(任務說明)
A. 根據這篇關於無條件基本收入的短文,簡要回答:
(i) 肯亞的發錢試驗期限為多少年?
(ii) 斯托克頓市將每月給低收入家庭多少無條件收入?
(iii) Y combinator 打算每月給每名試驗者發放多少錢?
B. 請照錄這篇關於無條件基本收入的短文中從“如美國加州斯托克頓市即將給1”到“存在很多問題,反對者也有自己的一套說辭。”為止的一段。
C. 從這篇關於無條件基本收入的短文的最後一句之後接著往下寫。

但別處還有“無條件基本收入”試驗正在如火如荼進行中。如在肯亞(你肯定沒想到),慈善機構“直接給予”活動(Give Directly)在2016年開始了一項覆蓋全國各村21000人的發錢試驗,試驗期限為12年。初步結果顯示,實驗者的幸福程度有大幅提升。
也有國家和地區正準備加入到“無條件基本收入”試驗中來。
如美國加州斯托克頓市即將給100個低收入家庭每月500美元的無條件收入;而奧克蘭的新興科技公司Y combinator打算從美國兩個洲選1000名試驗者,連續三年每月給他們發放1000美元;連印度的主要在野黨都在準備為窮人發放最低收入的提案,雖然主要目的還是為了拉票。
照這個勢頭看,實現無條件基本收入的普及似乎不再是個遙不可及的願景。不過該政策的推行或普及並不可能一帆風順,畢竟“無條件基本收入”自身存在很多問題,反對者也有自己的一套說辭。

(資料記錄)
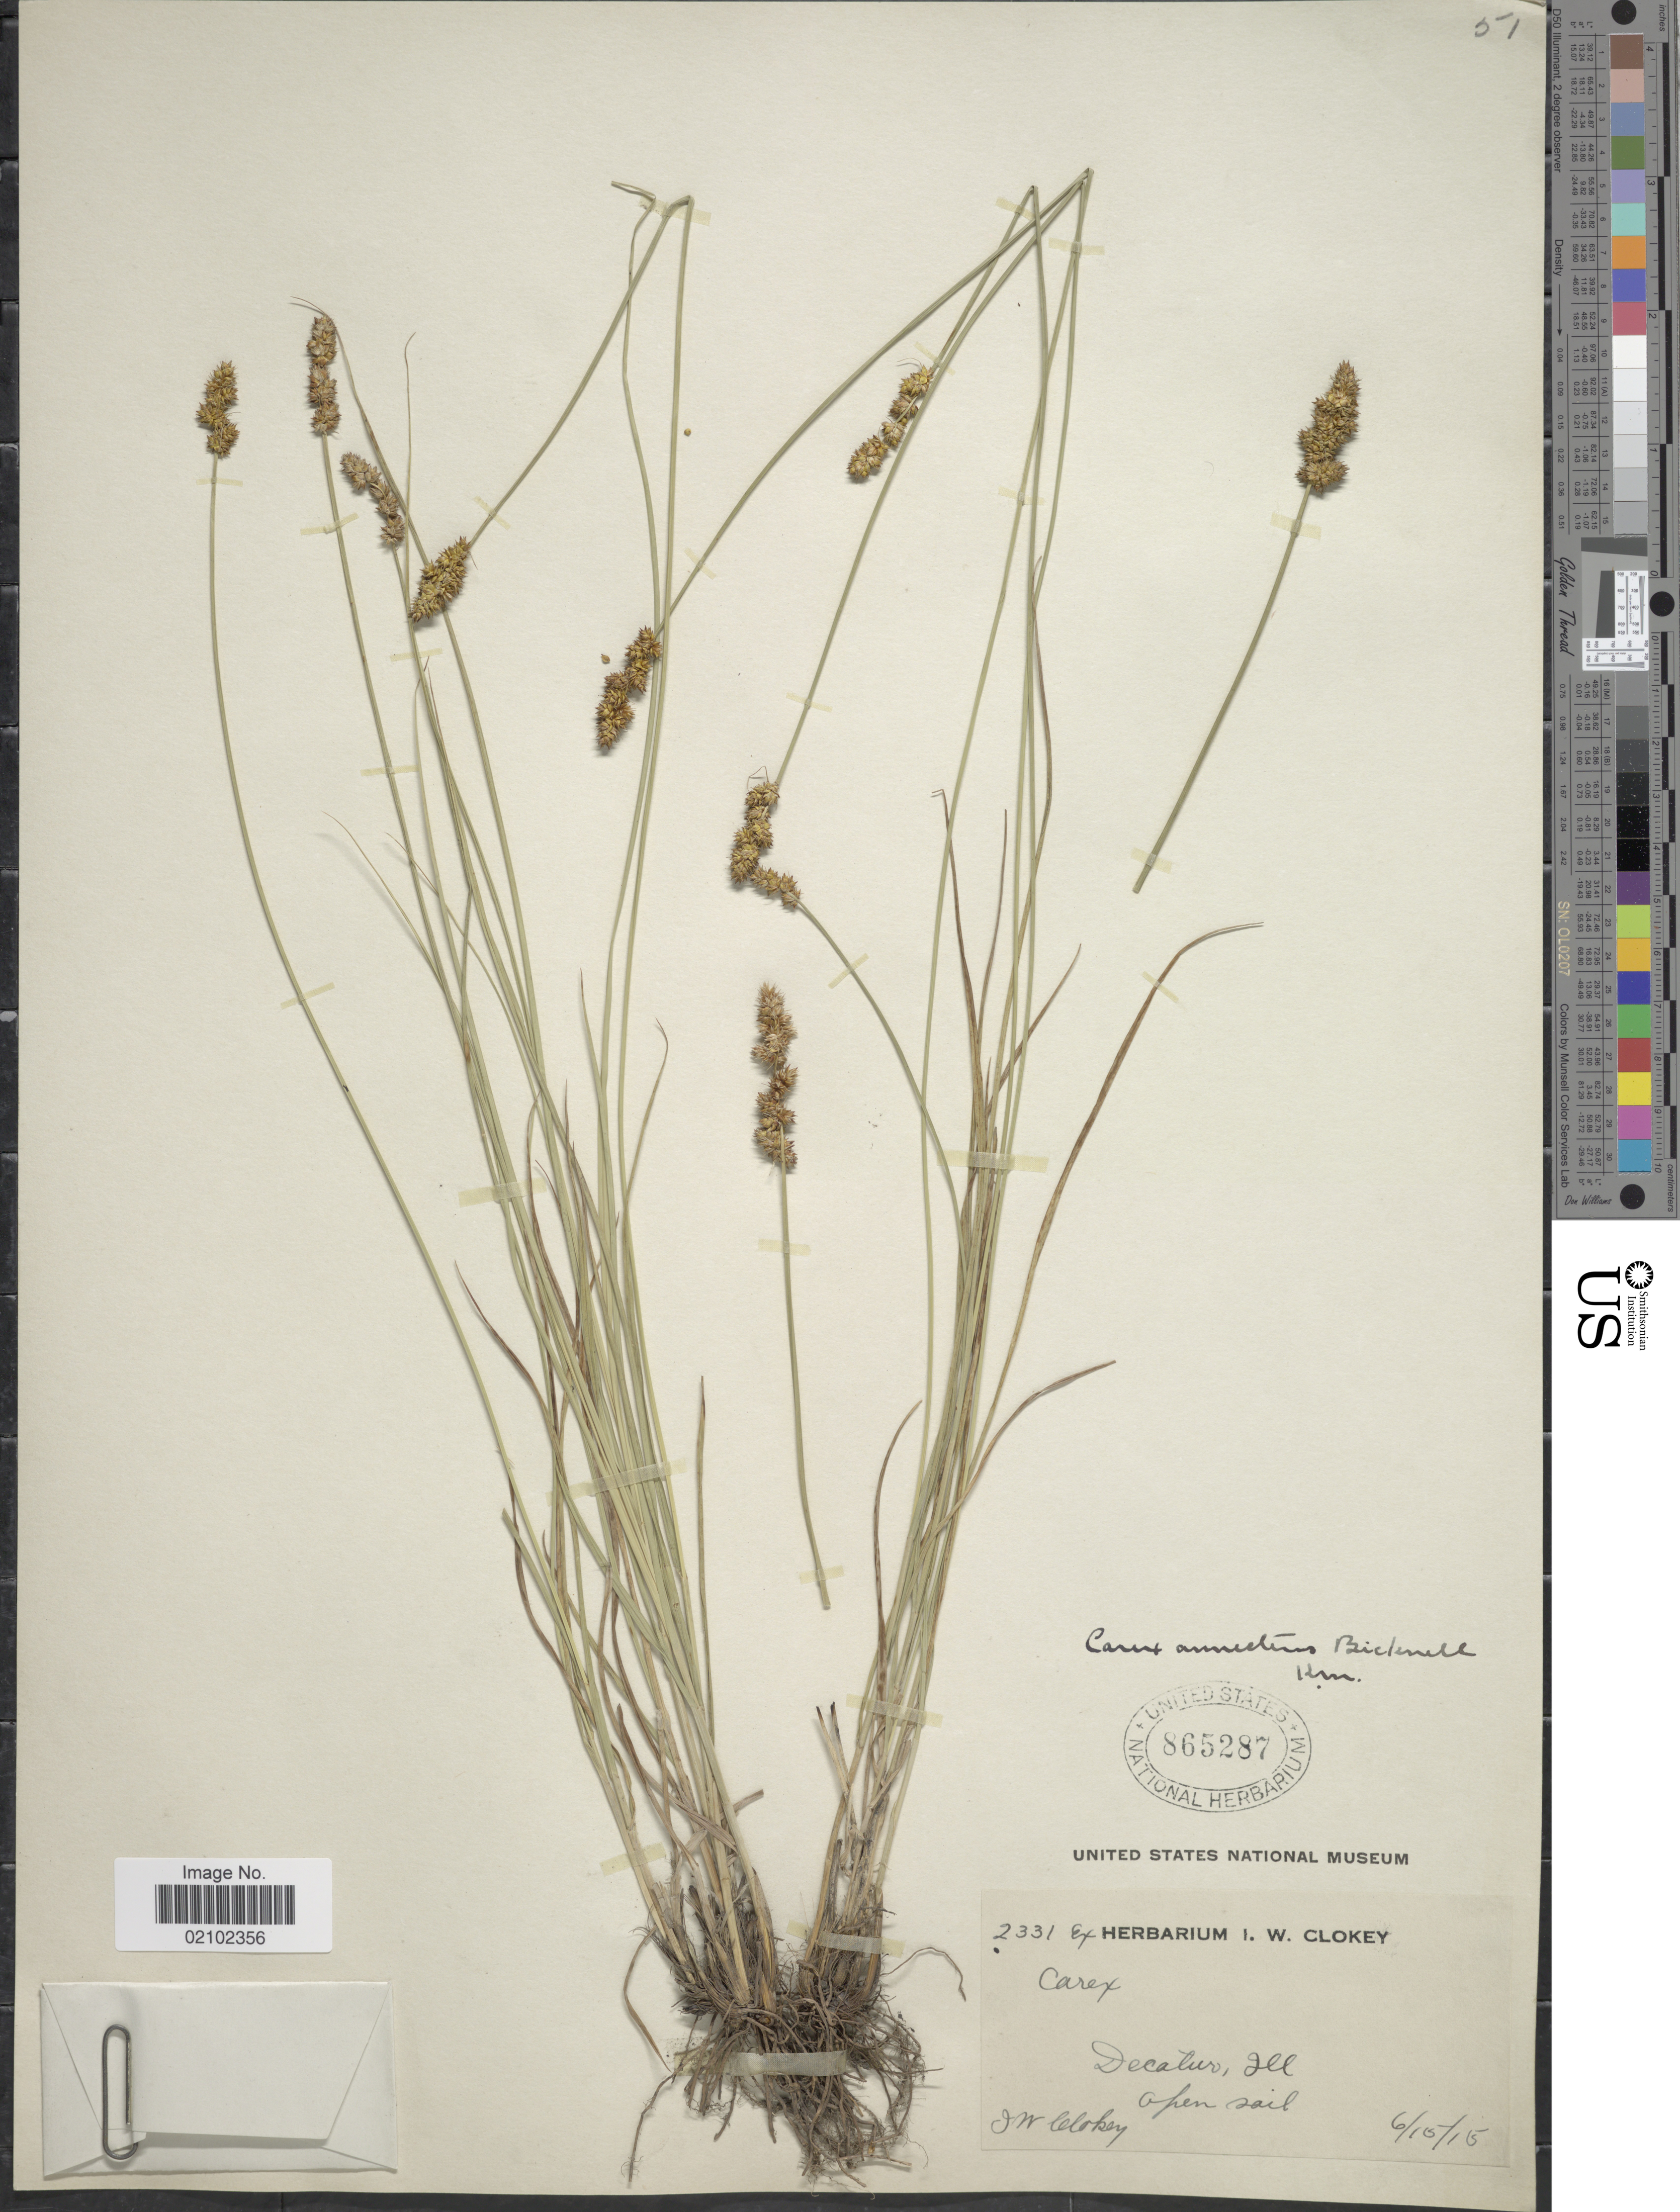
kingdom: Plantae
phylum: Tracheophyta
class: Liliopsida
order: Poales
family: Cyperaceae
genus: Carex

--

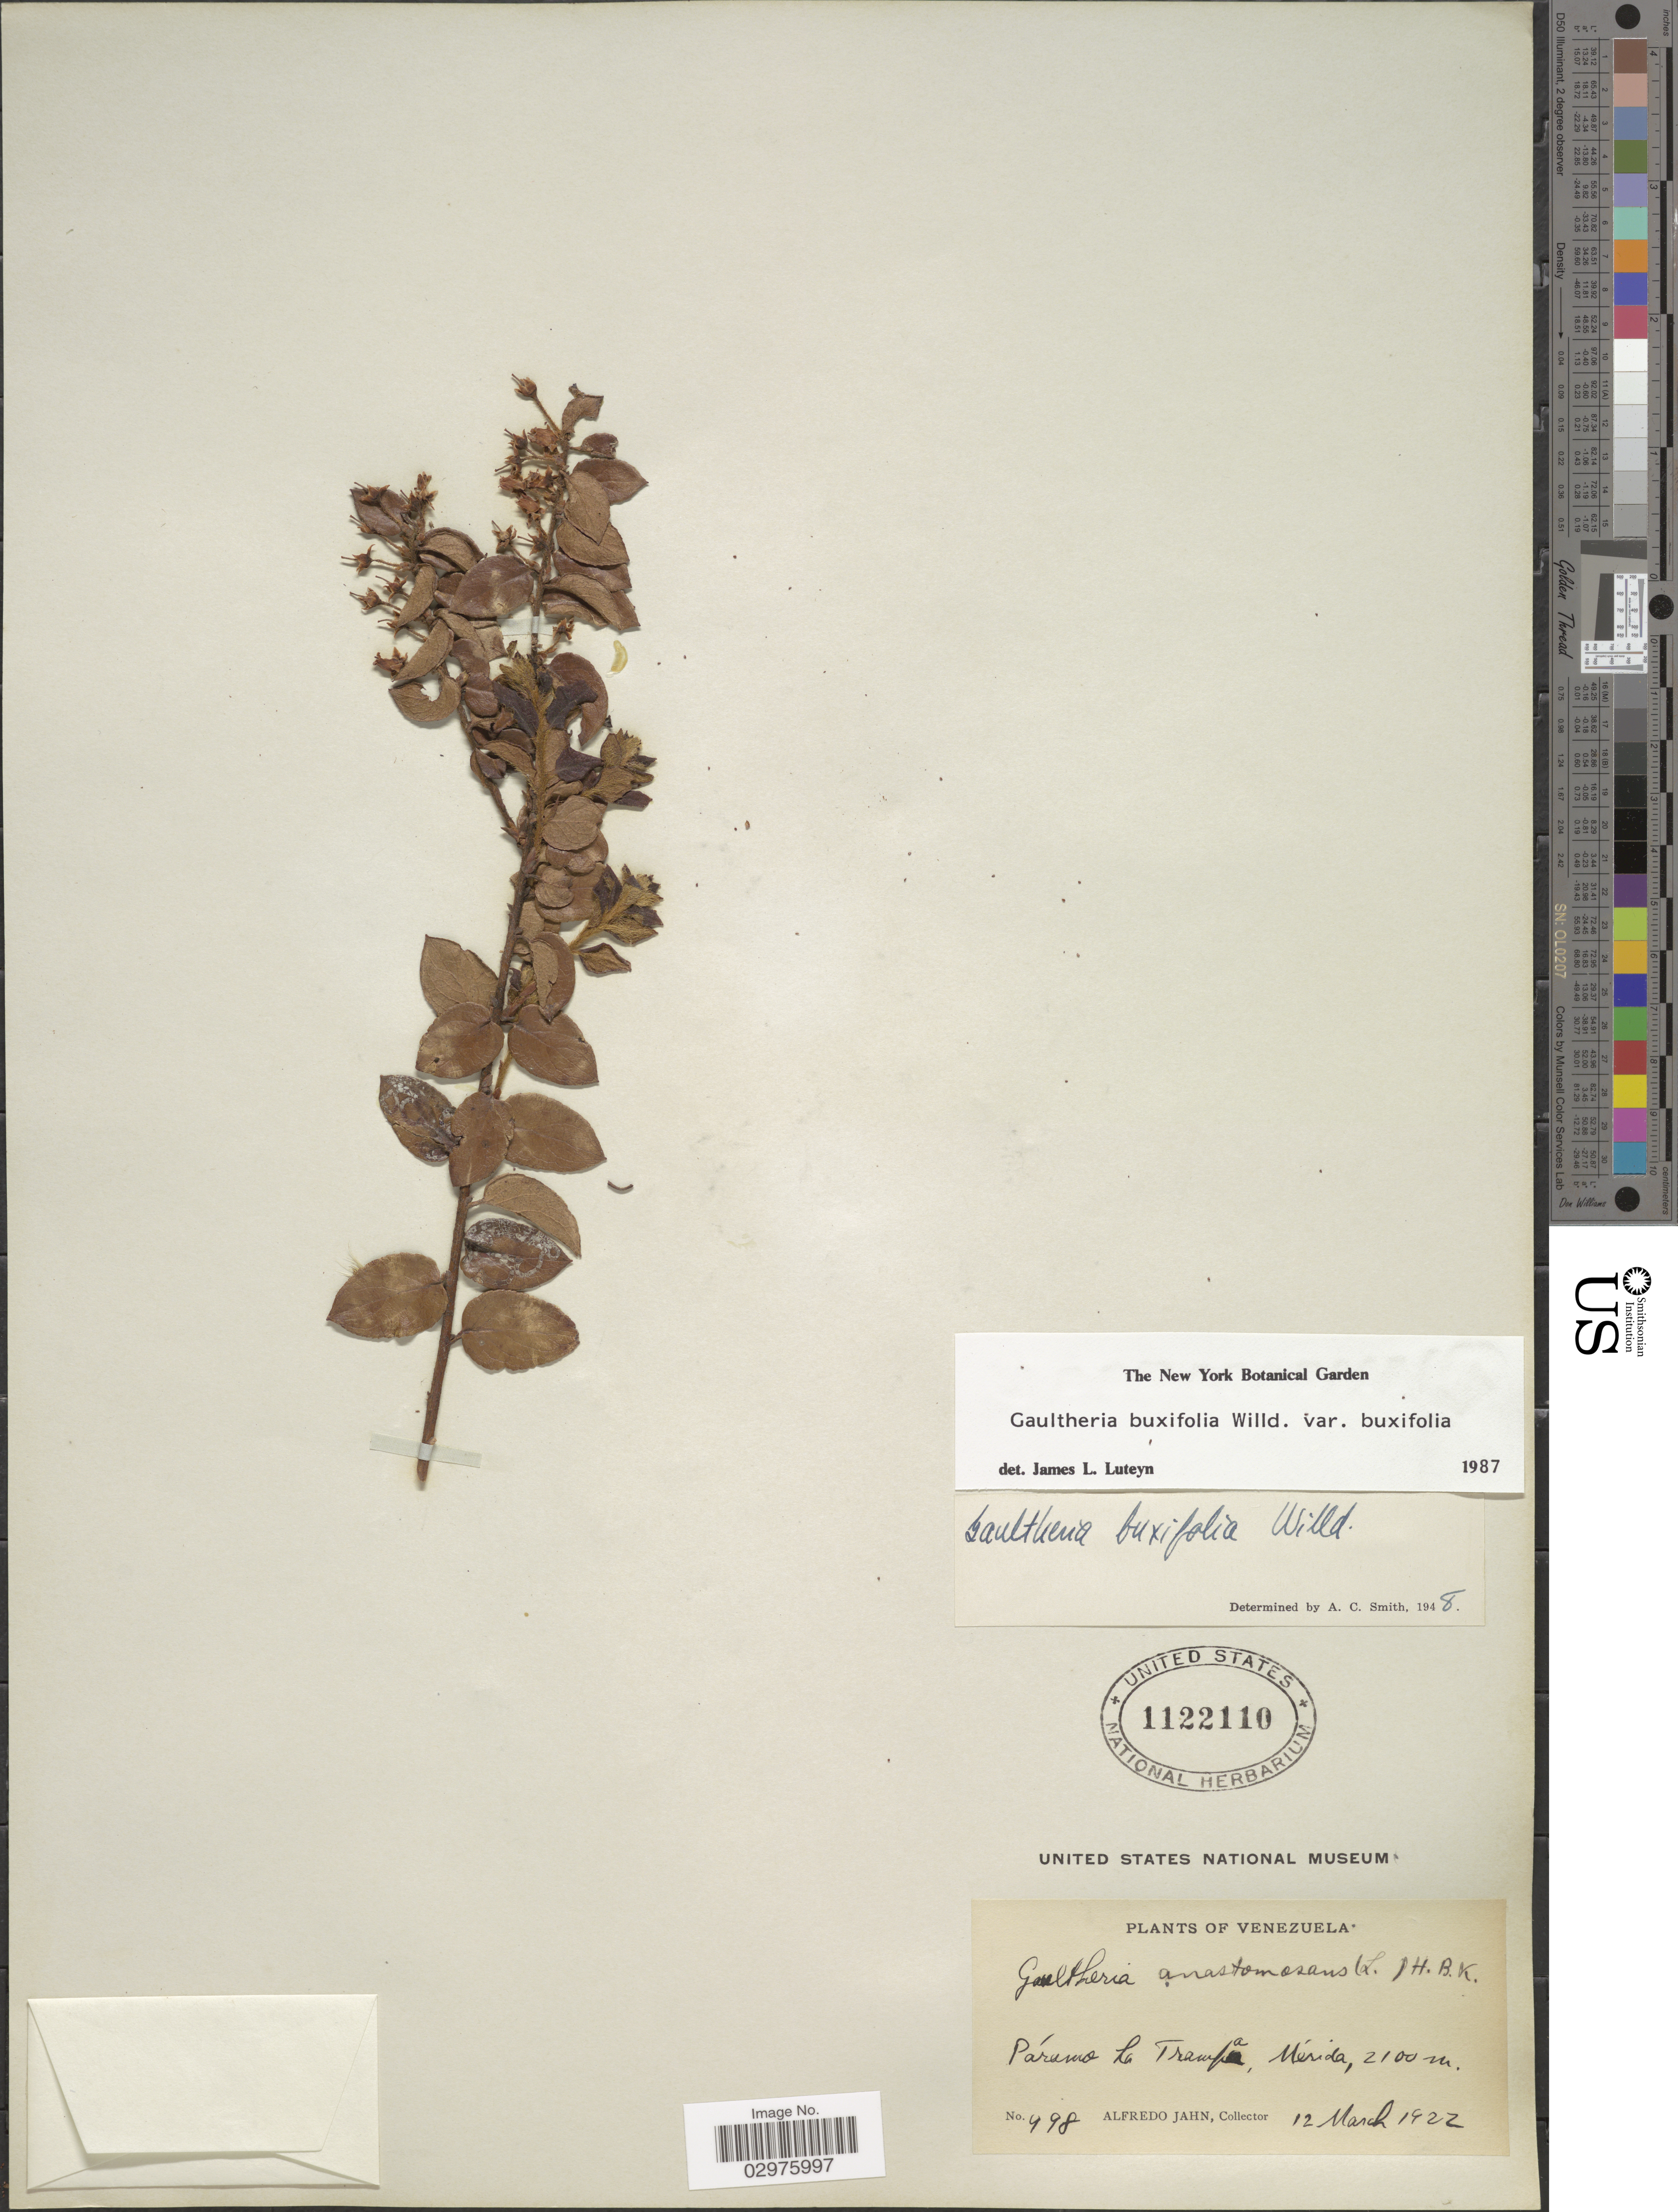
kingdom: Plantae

(書面回答)
A.
(i) 12年。
(ii) 500美元。
(iii) 1000美元。

B.
如美國加州斯托克頓市即將給100個低收入家庭每月500美元的無條件收入;而奧克蘭的新興科技公司Y combinator打算從美國兩個洲選1000名試驗者,連續三年每月給他們發放1000美元;連印度的主要在野黨都在準備為窮人發放最低收入的提案,雖然主要目的還是為了拉票。
照這個勢頭看,實現無條件基本收入的普及似乎不再是個遙不可及的願景。不過該政策的推行或普及並不可能一帆風順,畢竟“無條件基本收入”自身存在很多問題,反對者也有自己的一套說辭。

C.
其中最重要的就是成本問題。例如在關於美國是否可能實行“無條件基本收入”的討論中,麻省理工學院經濟學教授Daron Acemoglu表達了對現實的憂慮:“美國當前現狀非常糟糕,需要一個更有效率、更包容的社會保障體系。但實行‘無條件基本收入’成本太高,對個人來說也不夠慷慨。”經濟學教授Eric Maskin也表示,“實行普遍最低收入是有道理的,但不能代替社會保障和醫療保險”。
第二個問題是, 反對者擔心,如果人們有無條件的錢可以花,他們將變得越來越懶,甚至退出勞動力市場。但這點似乎沒有足夠證據,除了上文芬蘭試驗的案例,在2008年和2009年在納米比亞的奧米塔拉村實施的“無條件基本收入”項目結束後評估也發現,人們的勞動參與度實際上是有所增加的。
除此之外,反對者還擔心受惠者會濫用基本收入——他們不把錢花在正道上,整日沉迷於菸酒之類,這樣就遠離了實行普遍基本收入的初衷。但這種論調也沒有事實根據。
社會在進步,無條件普遍收入這種有望促進資源分配和社會公平的想法是好的,畢竟能兼顧到最貧困的那群人。但無論將來它能否實現,指望政府發錢來度日的行為都不是長久之計。真正的扶貧,應該把貧困的根子拔掉,或者把當地的劣勢轉為優勢,通過激勵勞動的方式讓窮人們活得有尊嚴。
但這又何其之難。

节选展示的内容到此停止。